Attendees picked from 20 workshops spread across four sessions. Some issue-based workshops included Environmental Advocacy, Reproductive Rights, Equal Opportunity and Affirmative Action, Death Penalty Abolition, Antiwar and Peace Organizing, Immigration Advocacy, Education Inequality, Poverty in Nebraska, and Race, Ethnicity, and Social Justice. Students learned organizing skills in workshops such as Planning Effective Mass Gatherings, Chapter Building and Organizational Sustainability, Networking and Coalition Building, Art and Activism, Navigating Formal Media, Running a Get-Out-the-Vote Campaign, and Running Young Progressives for Office, to name a few.
The PSC also integrated into the conference the UNL LGBTQA Resource Center’s Outspeaking training, which offered panel discussions and workshops on personal perspectives of LGBTQA experiences, effective public speaking, and creating safe and supporting spaces throughout the community.
Providing the keynote talk was Jonathan Tucker, a veteran youth organizer, poet and professional facilitator from Washington, D.C. who works with Operation Understanding DC and LevelTen.

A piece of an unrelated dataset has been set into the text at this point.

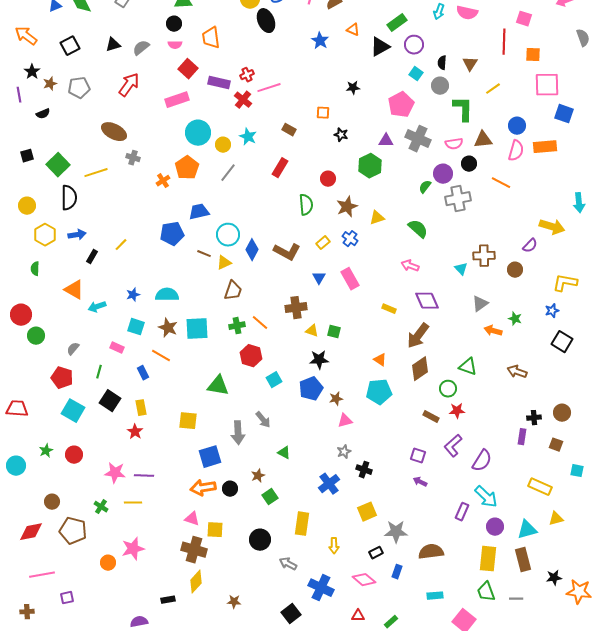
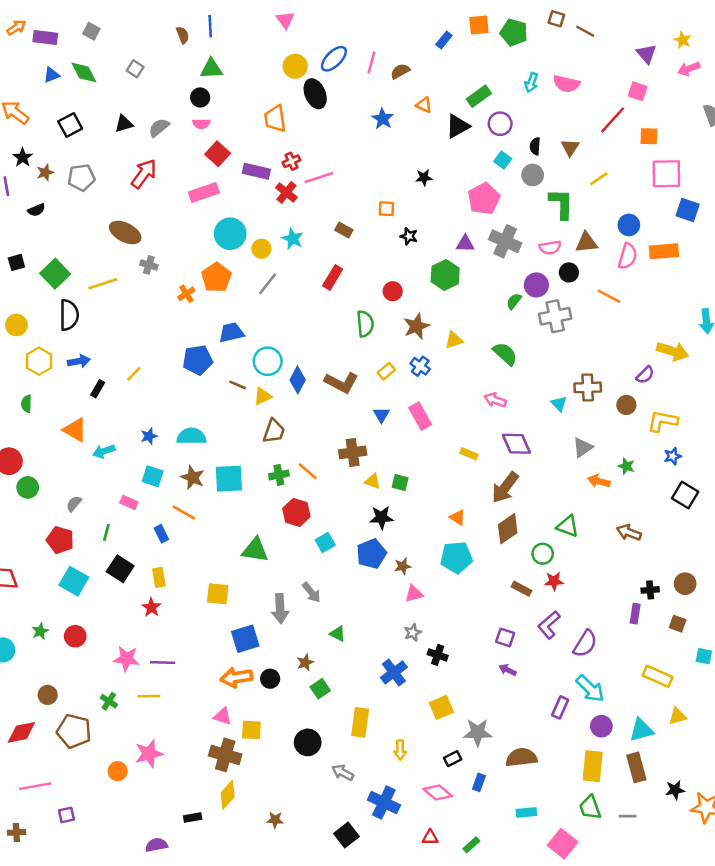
orange trapezoid: (211, 38) -> (275, 119), moved
red line: (504, 42) -> (613, 120), turned 40
yellow L-shape: (565, 283) -> (663, 421), moved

Tucker’s talk, “This is What Democracy Looks Like,” discussed the current state of progressive movements and the organizing challenges students face. Mixing in his compelling slam poetry, Tucker argued that democracy requires dissent, patriotism protest, and that our collective movement requires the leadership and dedication of young activists working toward a totalistic form of social justice.
In sum, the Nebraska Student Organizing Conference was a smash hit. At the end of day countless attendees eagerly inquired about the 2009 conference. Many expressed interest in more workshop sessions and a willingness to extend the conference over two days. Since September, progressive students from Nebraska colleges have built a contact network between their schools to continue to work together on current and future campaigns.
Due to the conference’s success and the hard work and dedication of the PSC’s conference planning committee, and with the generous donations from the Nebraska ACLU, Nebraskans for Peace, Nebraska Appleseed, Senator Danielle Nantkes, Senator Don Preister, and American Communications Group, the Progressive Student Coalition will host a second annual conference in the fall of 2009 at the University of Nebraska-Lincoln.